How this lands for UK organisations

For UK leaders, the statement does not arrive in a vacuum. It sits alongside a tightening regulatory picture. The Cyber Security and Resilience Bill (CSRB) is expected to broaden the obligations that currently fall mainly on operators of essential services, drawing in a wider range of digital service providers and technology partners. Supply-chain expectations are rising in parallel.

The regulatory clocks are already real for many sectors. A personal-data breach must be reported to the Information Commissioner’s Office (ICO) within seventy-two hours of becoming aware of it, and the clock starts at awareness, not at the moment the breach occurred. Law firms regulated by the Solicitors Regulation Authority (SRA) face a separate seven-day notification expectation. When AI shortens the time attackers need, the time you have to detect, decide and report does not get any longer. Preparation is what closes that gap.

Getting the foundations certified helps here too. Cyber Essentials remains a sensible baseline, and many UK procurement frameworks expect it as a minimum. It is a floor, not a ceiling, but it is a floor worth standing on before you build higher.

Turning the warning into a board conversation

The NCSC’s framing is the useful part to carry into your next leadership meeting. Cyber resilience is now a question leaders are expected to answer, not just sign off. The most valuable thing you can do this quarter is not to buy more tools. It is to find out, honestly, whether the controls you already have would hold under pressure.

That means rehearsing the incident plan, restoring a backup to prove it works, reviewing who can access what, and treating the five priorities above as a leadership agenda rather than an IT backlog. The organisations that come through the next phase well will be the ones that tested their assumptions before an attacker did.

Next step

If the NCSC’s warning prompts one action, make it this: confirm that your defences would actually hold. ramsac’s managed cybersecurity service and our scenario-based Cyber Resilience Certification are built to test exactly that, putting your controls, backups and incident response through real-incident scenarios rather than checklists.

👉 Book a cyber resilience review with ramsac to pressure-test your controls against the priorities the NCSC has just set out.

How can we help you?

We’d love to talk to you about your specific IT needs, and we’d be happy to offer a no obligation assessment of your current IT set up. Whether you are at a point of organisational change, unsure about security, or just want to sanity check your current IT arrangements, we’re here to help.

FAQs: AI and Cyber risk

Is AI actually being used in cyber attacks today, or is this about the future?
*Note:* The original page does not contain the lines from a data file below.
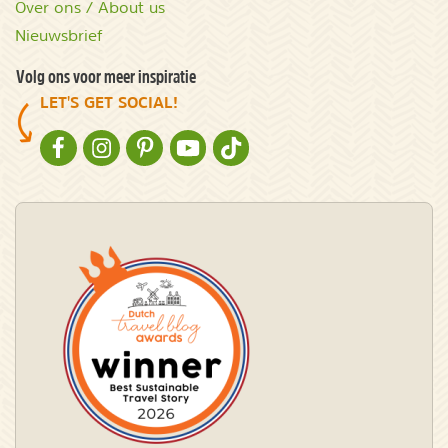
Over ons / About us
Nieuwsbrief
Volg ons voor meer inspiratie
LET'S GET SOCIAL!
NATURESCANNER OP FACEBOOK
NATURESCANNER OP INSTAGRAM
NATURESCANNER OP PINTEREST
NATURESCANNER OP YOUTUBE
NATURESCANNER OP TIKTOK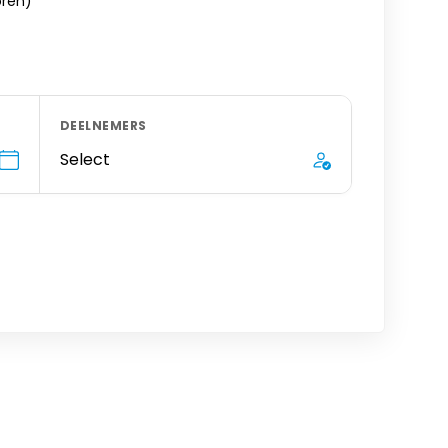
oren)
DEELNEMERS
Select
Both. The Five Eyes agencies describe AI as already changing offensive and defensive capability, while warning that the most significant shift is arriving in months rather than years. The honest position is that the trend is here and accelerating, which is precisely why they advise acting now rather than waiting for certainty.

Does this mean we need to buy AI security tools?
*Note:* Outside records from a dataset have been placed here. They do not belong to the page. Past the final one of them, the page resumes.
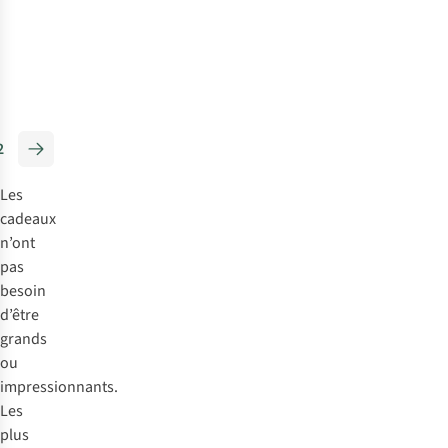
1
couleur
1
couleur
disponible
disponible
Comparer
Comparer
2
Les
cadeaux
n’ont
pas
besoin
d’être
grands
ou
impressionnants.
Les
plus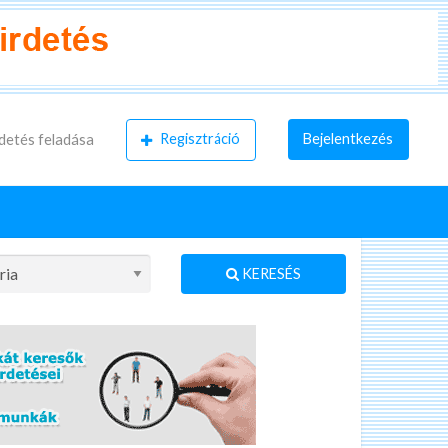
Regisztráció
Bejelentkezés
detés feladása
KERESÉS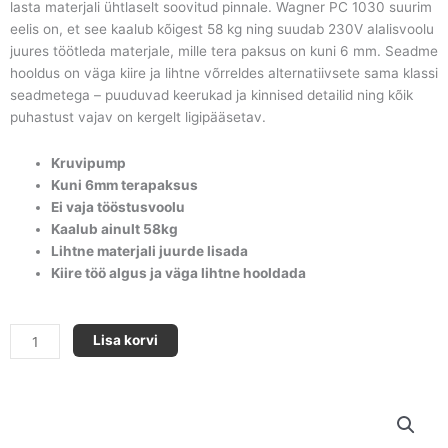
lasta materjali ühtlaselt soovitud pinnale. Wagner PC 1030 suurim
eelis on, et see kaalub kõigest 58 kg ning suudab 230V alalisvoolu
juures töötleda materjale, mille tera paksus on kuni 6 mm. Seadme
hooldus on väga kiire ja lihtne võrreldes alternatiivsete sama klassi
seadmetega – puuduvad keerukad ja kinnised detailid ning kõik
puhastust vajav on kergelt ligipääsetav.
Kruvipump
Kuni 6mm terapaksus
Ei vaja tööstusvoolu
Kaalub ainult 58kg
Lihtne materjali juurde lisada
Kiire töö algus ja väga lihtne hooldada
PLASTCOAT
Lisa korvi
1030
E
(rent)
kogus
Not necessarily. The statement does not recommend a specific product, and neither do we. The priorities it names, such as reducing your attack surface, patching faster and rehearsing incident response, are mostly about discipline rather than new software. AI can strengthen detection and response, but the right tooling depends on how your business operates and where your real risks sit.

What is the single most important thing a leader should do first?

Find out whether your existing controls actually work under pressure. Many organisations have backups, incident plans and access policies that have never been tested. Rehearsing an incident, restoring a backup and reviewing access rights will tell you more about your true resilience than any new purchase.

How does the AI shift affect our UK regulatory obligations?

The obligations themselves are unchanged, but the pressure on them increases. If AI helps attackers move faster, you have the same seventy-two hours to report a personal-data breach to the Information Commissioner’s Office, and law firms still face the Solicitors Regulation Authority’s seven-day expectation. Faster attacks make rehearsed detection and reporting more important, not less.